Zika transmission in U.S. linked to travel from Caribbean

May 26, 2017 -- GAINESVILLE, Fla. -- Travel between the continental U.S. and the Caribbean led to locally acquired Zika virus infections in Florida, according to new research published this week.

Zika transmission in U.S. linked to travel from Caribbean

By sequencing the virus’s genome at different points in the outbreak, scientists from institutions that include the University of Florida created a family tree showing where cases originated and how quickly they spread. They discovered that transmission of Zika virus began in Florida at least four -- and potentially up to 42 -- times last year. The researchers also traced most of the Zika lineages back to strains of the virus in the Caribbean.

The researchers noted that most of the local Zika transmission in Florida occurred in Miami-Dade County. Other counties had A. aegypti mosquitoes, but Miami received more travelers from regions with Zika transmission than any other city in the country. In fact, 72 percent of the traffic from regions with Zika transmission to Florida arrived in either Miami or Ft. Lauderdale.

The researchers found a correlation between Zika virus transmission and mosquito populations, showing that periods with high numbers of A. aegypti mosquitoes – which scientists have shown are capable of transmitting Zika virus and several related viruses – resulted in an increase in local transmission in humans.

The paper was published Wednesday in the journal Nature.

Zika transmission in the Caribbean and other parts of the Americas remains the key indicator for both locally acquired and travel-associated Zika infections in the United States.

“If the large outbreaks that have occurred throughout the Caribbean and Central and South America have created enough immunity to Zika that it can’t effectively spread in those regions, then introductions to Florida will be minimal,” said Derek Cummings, a professor of biology at UF’s Emerging Pathogens Institute..

Cummings developed mathematical models that analyzed the transmission of Zika virus in Florida for the manuscript.

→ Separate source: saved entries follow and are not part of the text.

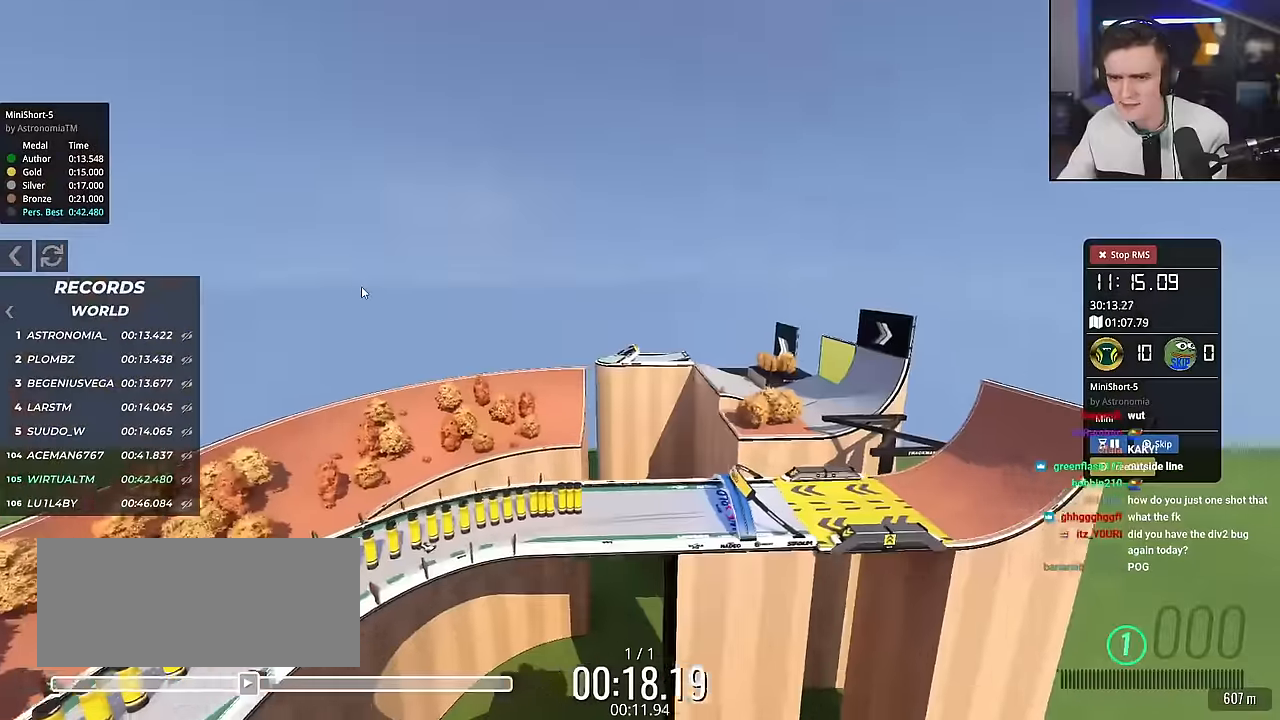
{"keys": ["left"], "events": [[33, "up", "up"]]}
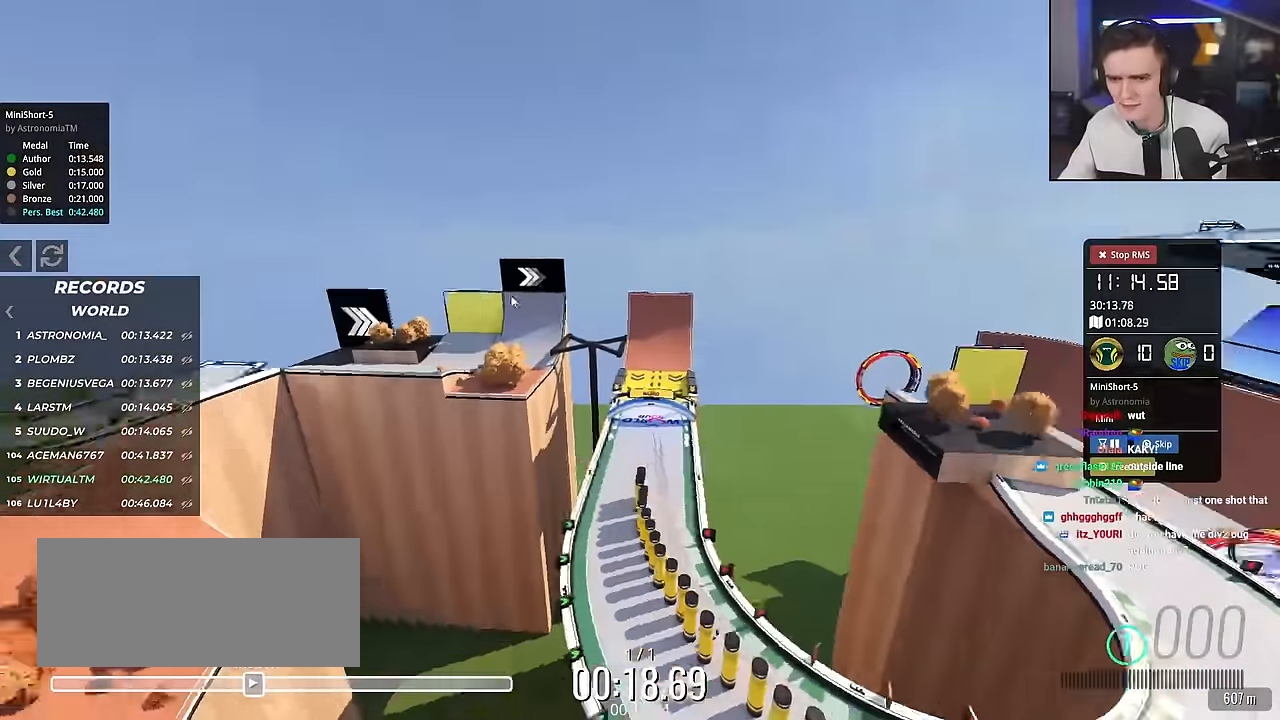
{"keys": ["left"], "events": [[50, "left", "up"], [184, "left", "down"]]}
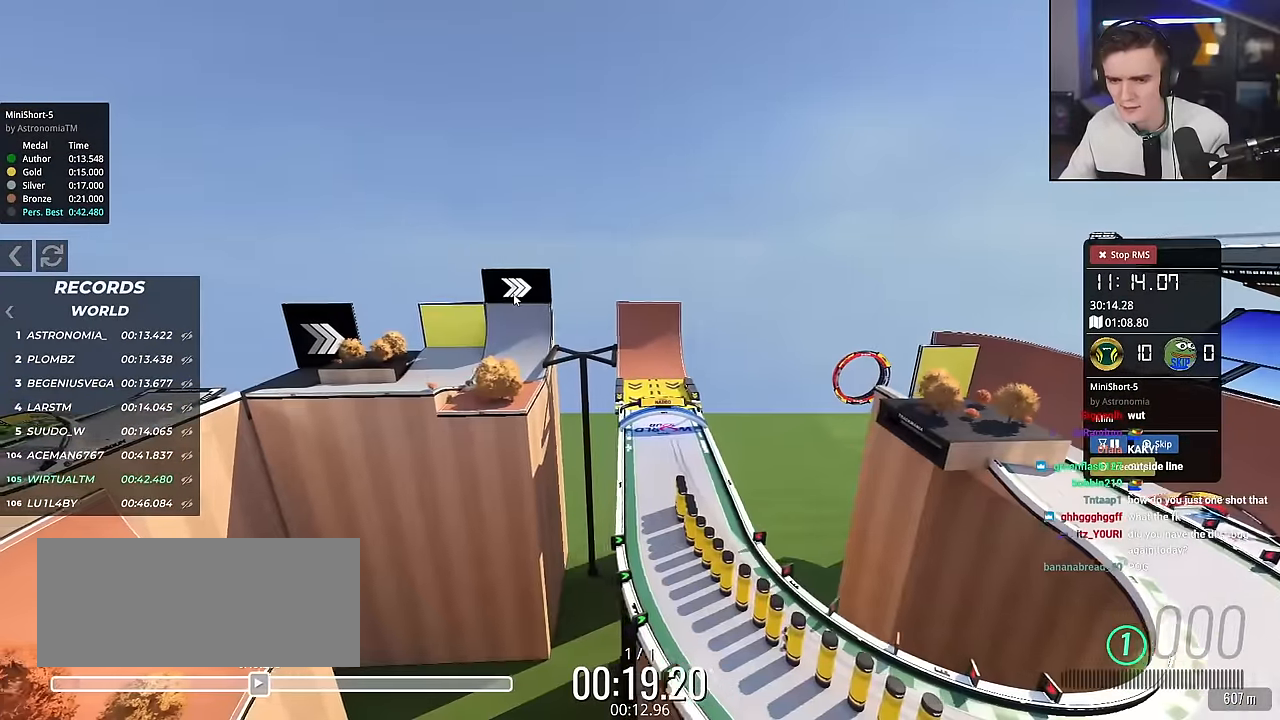
{"keys": ["left"], "events": []}
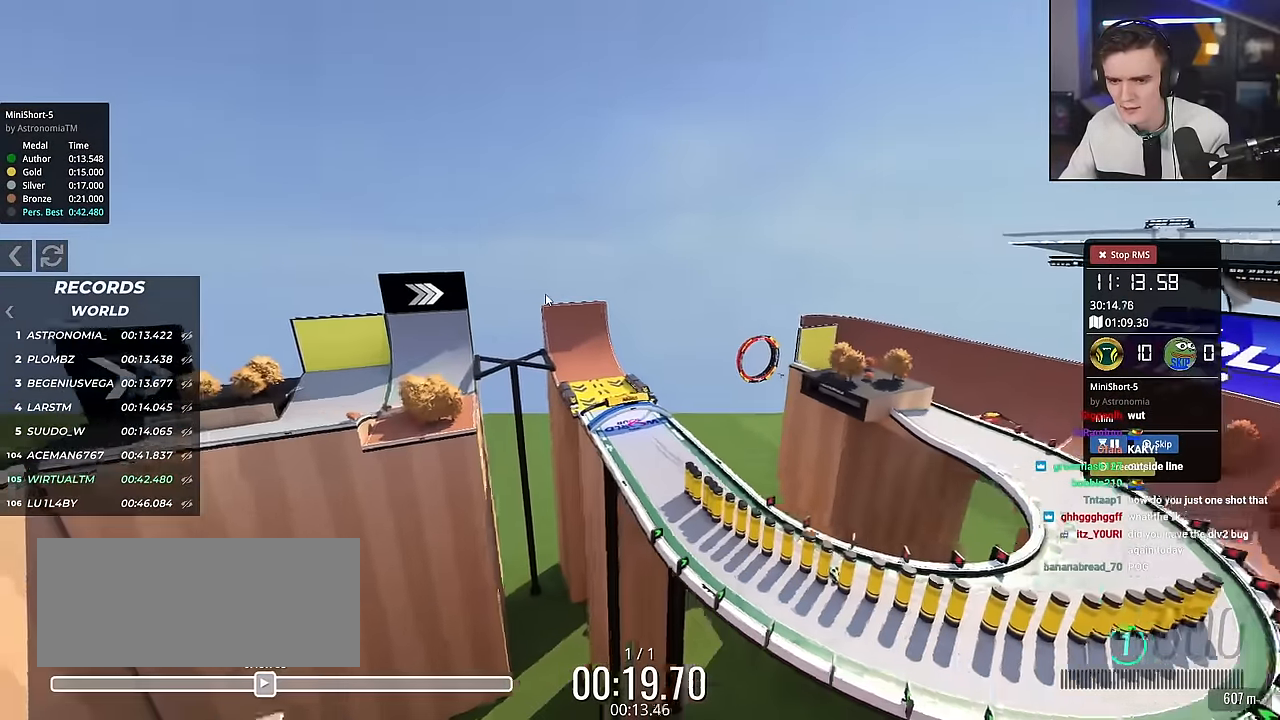
{"keys": ["left", "up"], "events": [[267, "up", "down"]]}
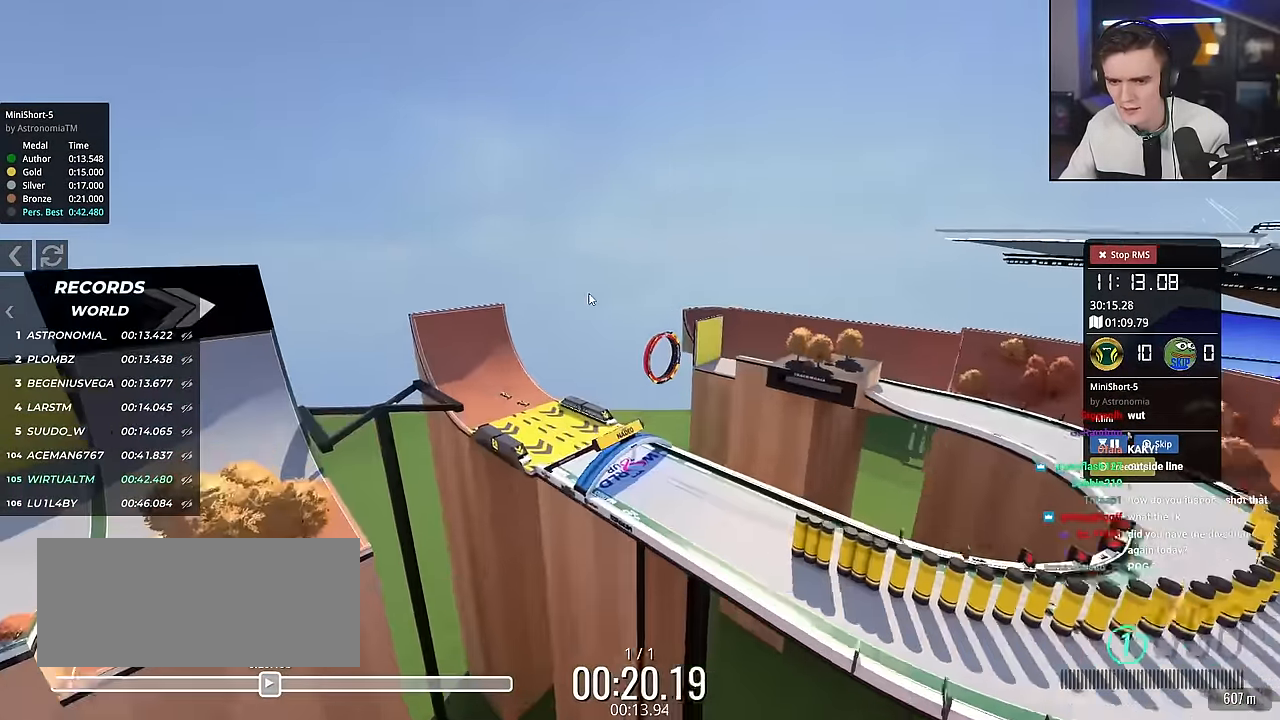
{"keys": [], "events": [[367, "left", "up"], [417, "up", "up"]]}
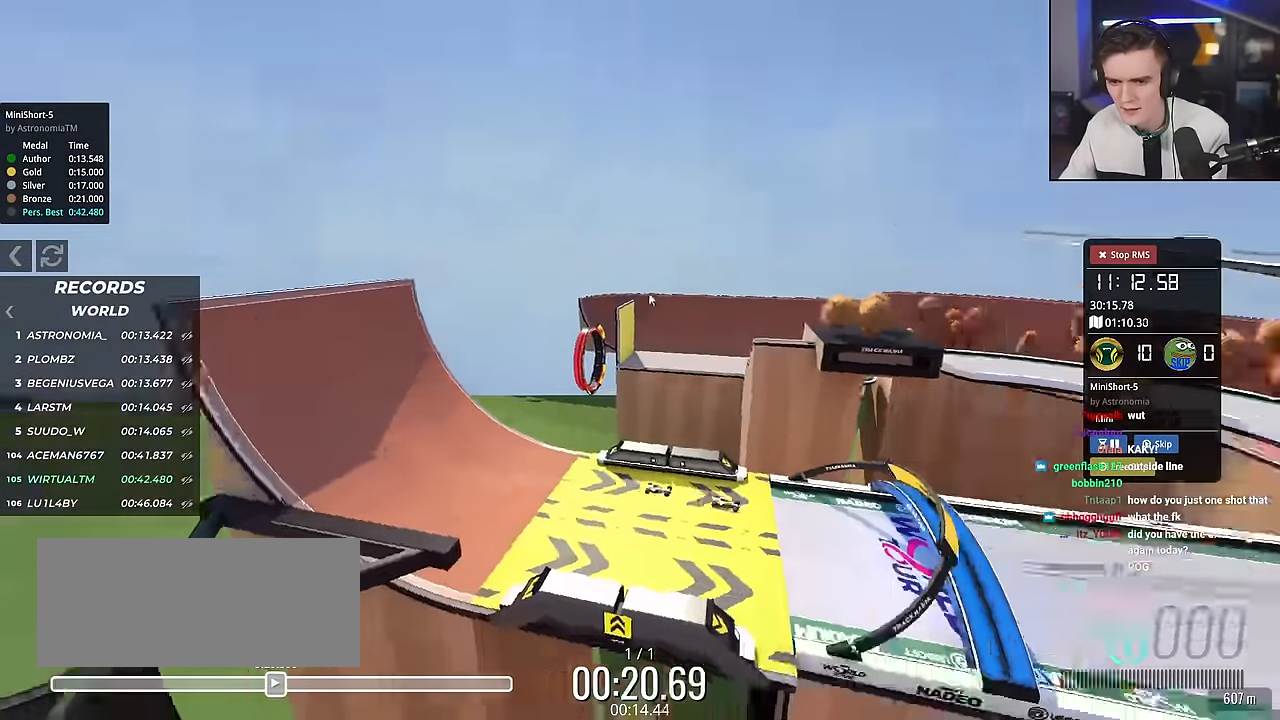
{"keys": ["right", "up"], "events": [[150, "right", "down"], [150, "up", "down"]]}
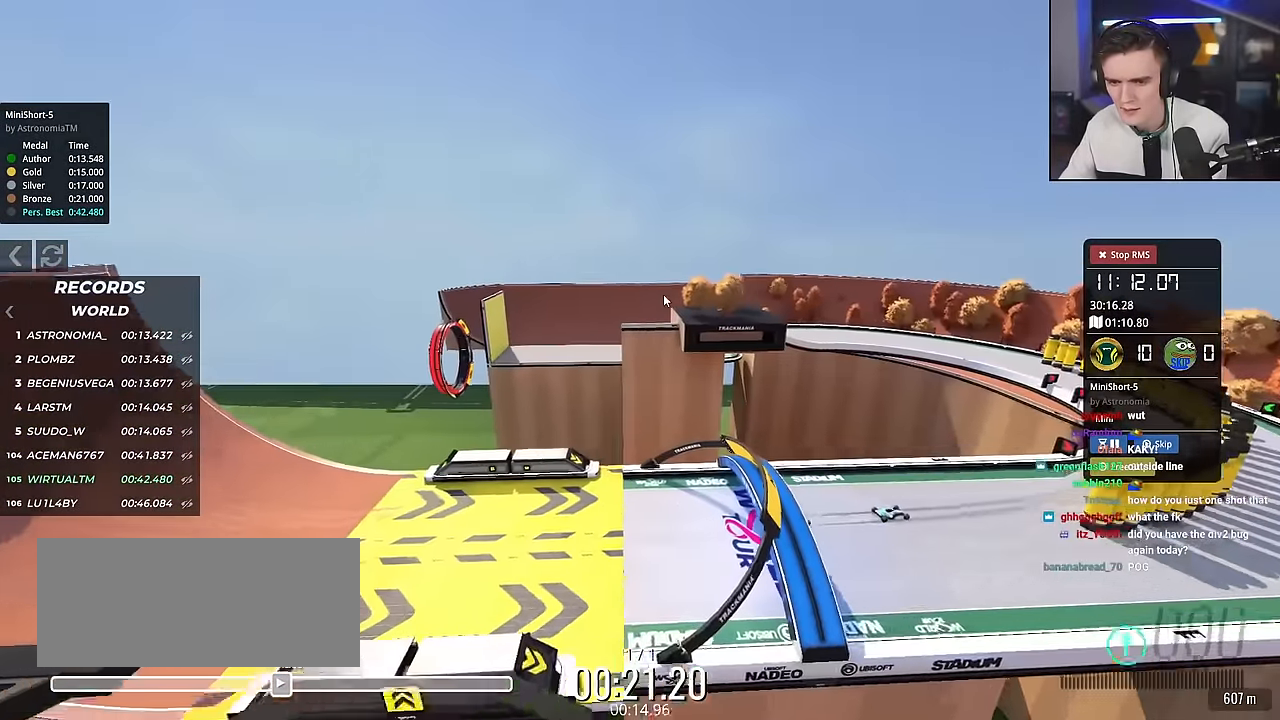
{"keys": ["down", "left"], "events": [[66, "left", "down"], [66, "right", "up"], [266, "up", "up"], [400, "down", "down"]]}
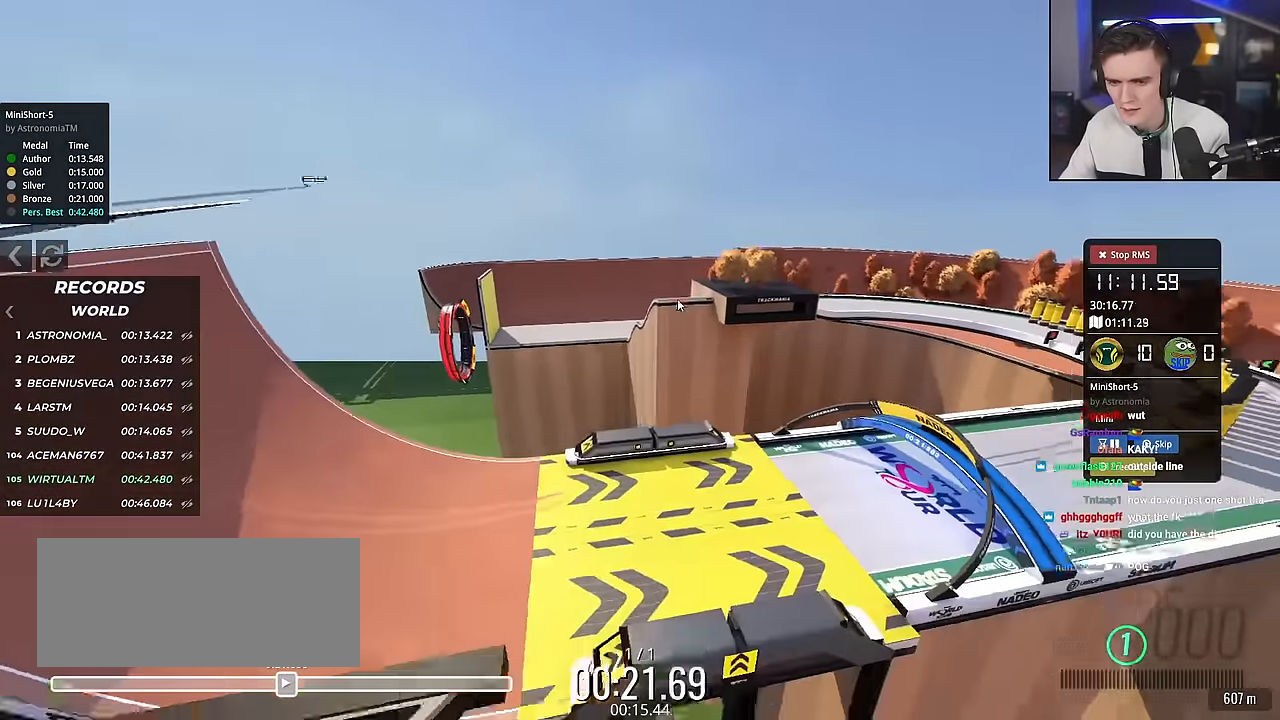
{"keys": ["right", "up"], "events": [[83, "left", "up"], [234, "right", "down"], [267, "down", "up"], [417, "up", "down"]]}
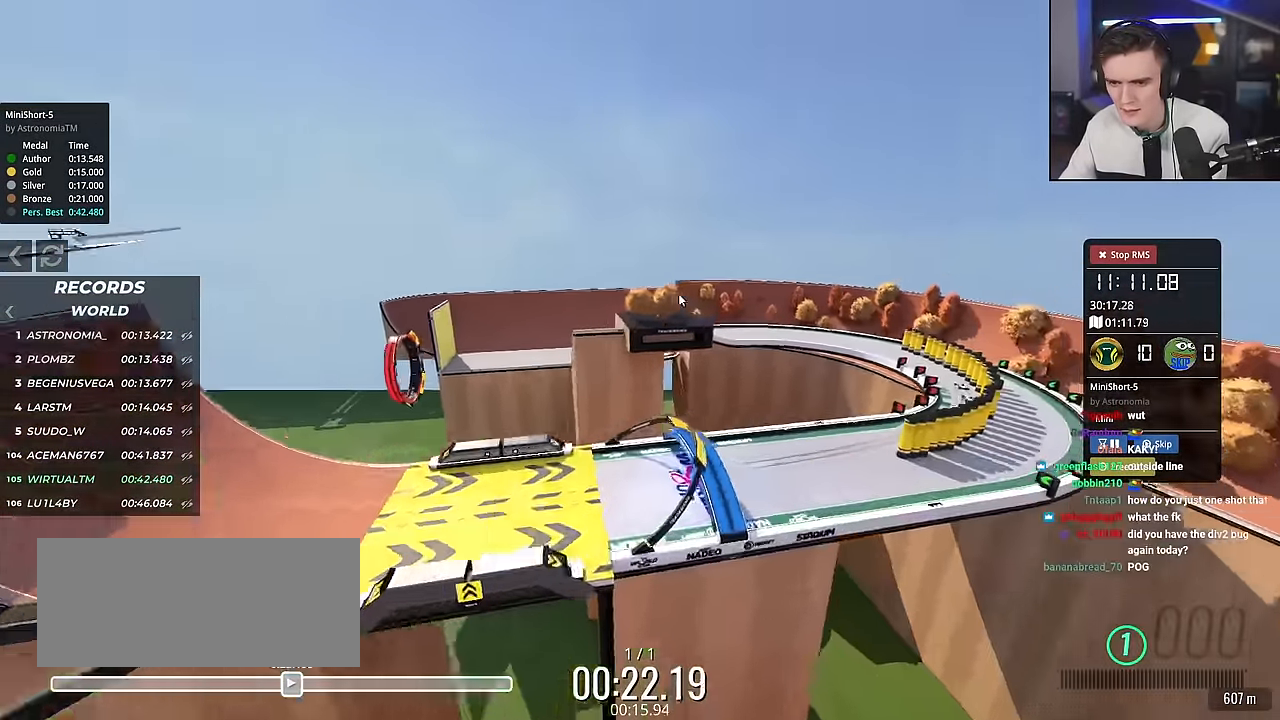
{"keys": ["right"], "events": [[483, "up", "up"]]}
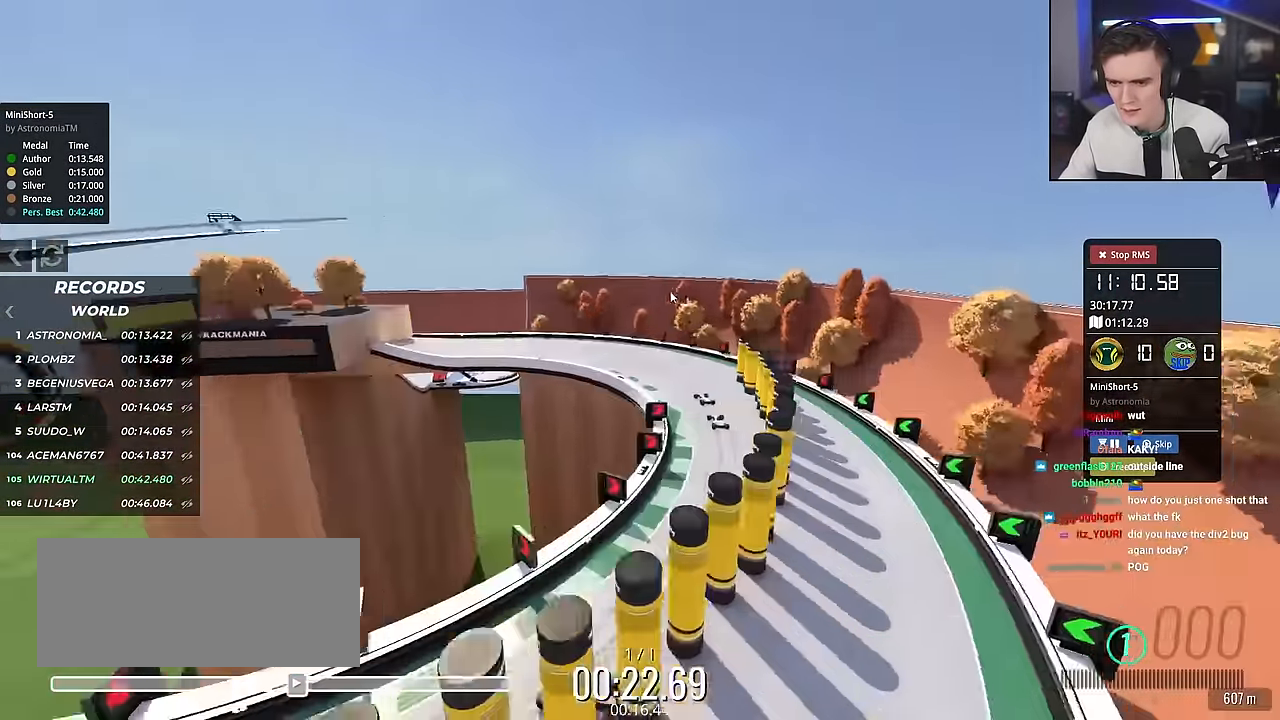
{"keys": ["right", "up"], "events": [[167, "right", "up"], [217, "right", "down"], [300, "right", "up"], [317, "up", "down"], [350, "right", "down"]]}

The tendency for cases to decline sharply after big increases, Cummings said, is typical in outbreaks where a new pathogen causes an epidemic in a region and gives people infected in the initial outbreak immunity to subsequent infection.

Most people who came to Florida last year with a Zika virus infection did not transmit the virus to others, Cummings said. But some introductions resulted in sustained chains of transmission of tens of people.  An increase in “mosquito abundances” was associated with these local Zika cases.

“When mosquito abundances went down, local cases went down,” Cummings said. “This isn’t surprising for a mosquito-transmitted infection, but it suggests that control measures to reduce mosquitoes worked last year, and we should keep those up when additional cases are seen.”

The study was a collaboration of more than 60 researchers from nearly 20 institutions, including the Scripps Research Institute, the U.S. Army Medical Research Institute of Infectious Diseases, Florida Gulf Coast University, the University of Oxford, the Fred Hutchinson Cancer Research Center, the Florida Department of Health, and the Broad Institute of MIT and Harvard.